Pyspawner

Subprocess that spawns children quickly, using clone().

How it works

Read an Explainer.

How to use

Create a pyspawner.Client that imports the “common” Python imports your sandboxed code will run. (These import statements aren’t sandboxed, so be sure you trust the Python modules.)

Then call pyspawner.Client.spawn_child() each time you want to create a new child. It will invoke the pyspawner’s child_main function with the given arguments.

Here’s pseudo-code for invoking the pyspawner part:

import pyspawner

# pyspawner.Client() is slow; ideally, you'll just call it during startup.
with pyspawner.Client(
    child_main="mymodule.main",
    environment={"LC_ALL": "C.UTF-8"},
    preload_imports=["pandas"],  # put all your slow imports here
) as cloner:
    # cloner.spawn_child() is fast; call it as many times as you like.
    child_process: pyspawner.ChildProcess = cloner.spawn_child(
        args=["arg1", "arg2"],  # List of picklable Python objects
        process_name="child-1",
        sandbox_config=pyspawner.SandboxConfig(
            chroot_dir=Path("/path/to/chroot/dir"),
            network=pyspawner.NetworkConfig()
        )
    )

    # child_process has .pid, .stdin, .stdout, .stderr.
    # Read from its stdout and stderr, and then wait for it.

For each child, read from stdout and stderr until end-of-file; then wait() for the process to exit.

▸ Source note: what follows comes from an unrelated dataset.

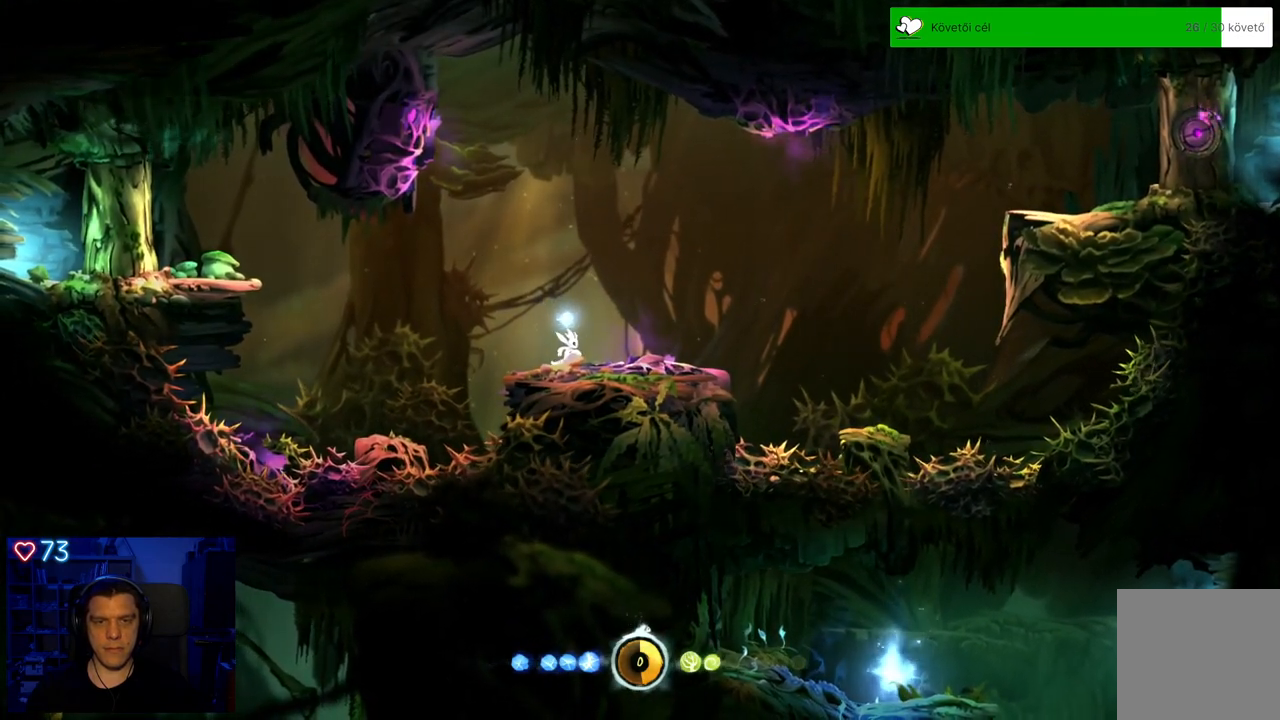
{"buttons": [], "left_stick": "center", "right_stick": "center", "events": []}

Reading from two pipes at once is a standard exercise in UNIX, so the minutae are left as an exercise. A safe approach:

  1. Register both stdout and stderr in a selectors.DefaultSelector

  2. loop, calling selectors.BaseSelector.select() and reading from whichever file descriptors have data. Unregister whichever file descriptors reach EOF; and read but _ignore_ data past a predetermined buffer size. Kill the child process if this is taking too long. (Keep reading after killing the child to avoid deadlock.)

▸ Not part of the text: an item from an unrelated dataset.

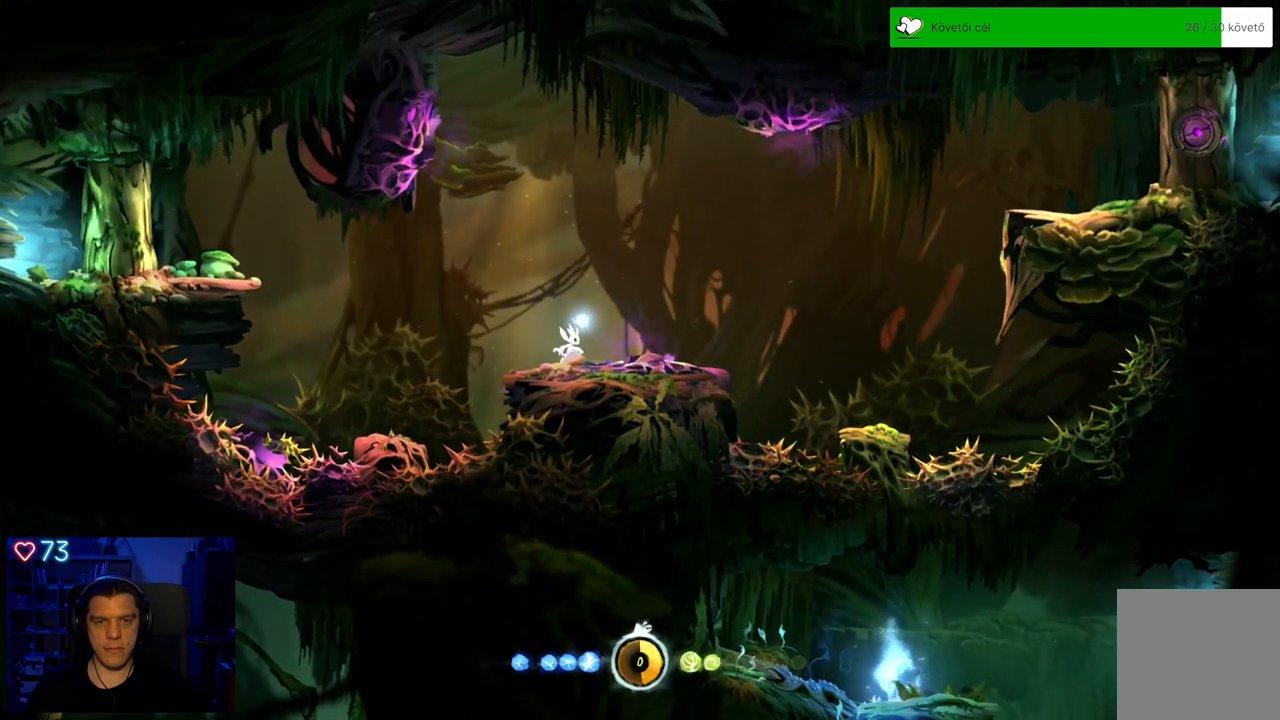
{"buttons": [], "left_stick": "center", "right_stick": "center", "events": []}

  3. Wait for the child process (using os.waitpid()) to clean up its system resources.

Setting up your environment

Your system must have libcap.so.2 installed. In Debian, the libcap2 package provides it.

Pyspawner relies on Linux’s clone() system call to create child-process containers. If you’re using pyspawner from a Docker container, subcontainer are disabled by default. Run Docker with --seccomp-opt=/path/to/pyspawner/docker/pyspawner-seccomp-profile.json to allow creating subcontainers.

By default, sandboxed children cannot access the Internet. If you want to enable networking for child processes, ensure your process has the CAP_NET_ADMIN capability. (docker run --cap-add NET_ADMIN ...). Also, you’ll need to configure NAT in the parent-process environment … which is beyond the scope of this README. Finally, you may want to supply a chroot_dir to give child processes a custom /etc/resolv.conf.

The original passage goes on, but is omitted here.